>>>

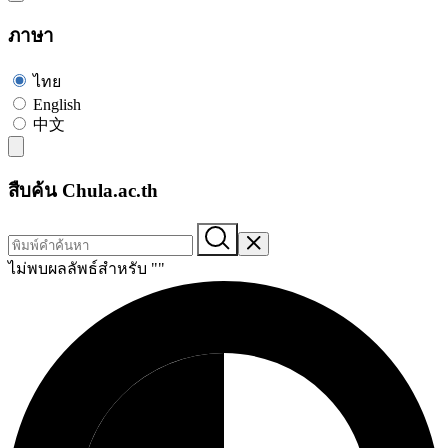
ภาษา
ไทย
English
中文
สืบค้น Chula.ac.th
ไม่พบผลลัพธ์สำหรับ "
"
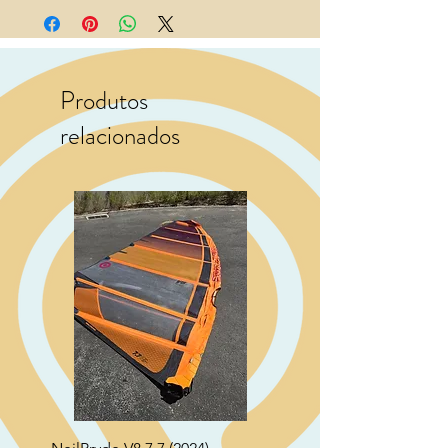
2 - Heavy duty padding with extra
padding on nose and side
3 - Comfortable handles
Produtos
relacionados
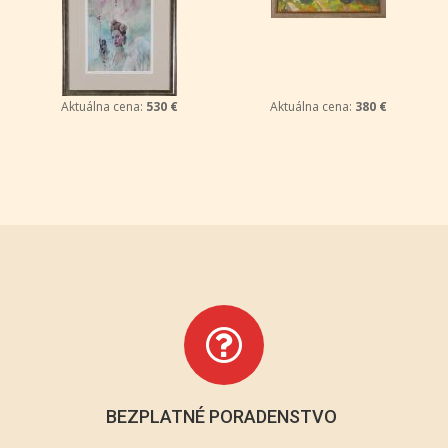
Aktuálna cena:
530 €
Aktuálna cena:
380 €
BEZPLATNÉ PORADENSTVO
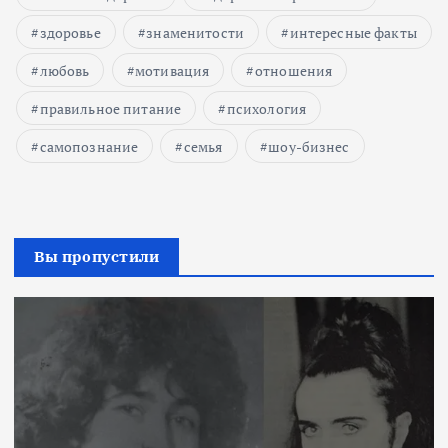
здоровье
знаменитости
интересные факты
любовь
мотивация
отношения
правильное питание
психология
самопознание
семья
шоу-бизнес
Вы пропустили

<<<
>>>

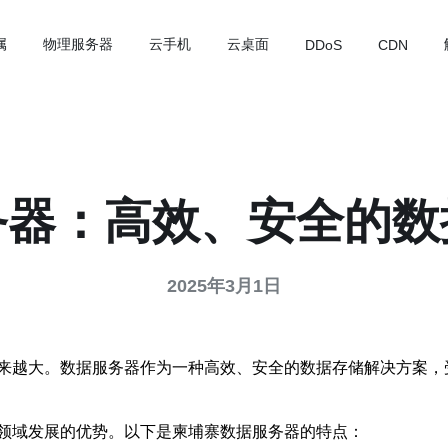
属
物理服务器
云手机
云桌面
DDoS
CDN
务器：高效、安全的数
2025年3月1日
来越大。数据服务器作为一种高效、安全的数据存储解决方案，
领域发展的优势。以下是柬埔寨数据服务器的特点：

<<<
>>>

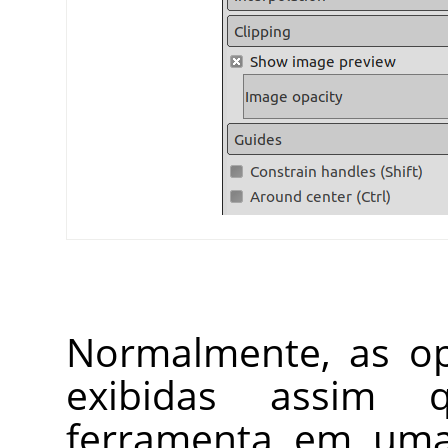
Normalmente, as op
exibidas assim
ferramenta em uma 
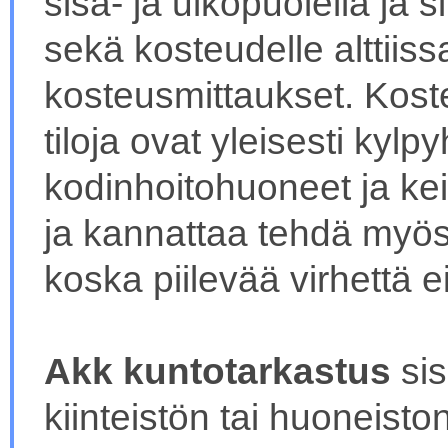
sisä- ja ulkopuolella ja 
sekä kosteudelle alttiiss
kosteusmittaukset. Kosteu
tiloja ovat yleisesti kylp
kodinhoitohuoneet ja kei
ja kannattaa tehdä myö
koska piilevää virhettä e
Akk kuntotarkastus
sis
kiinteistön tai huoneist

<<<

Which lines in the data above contain the word "padding"? Copy each of them in full.

* **Written solution**:
2 - Heavy duty padding with extra
padding on nose and side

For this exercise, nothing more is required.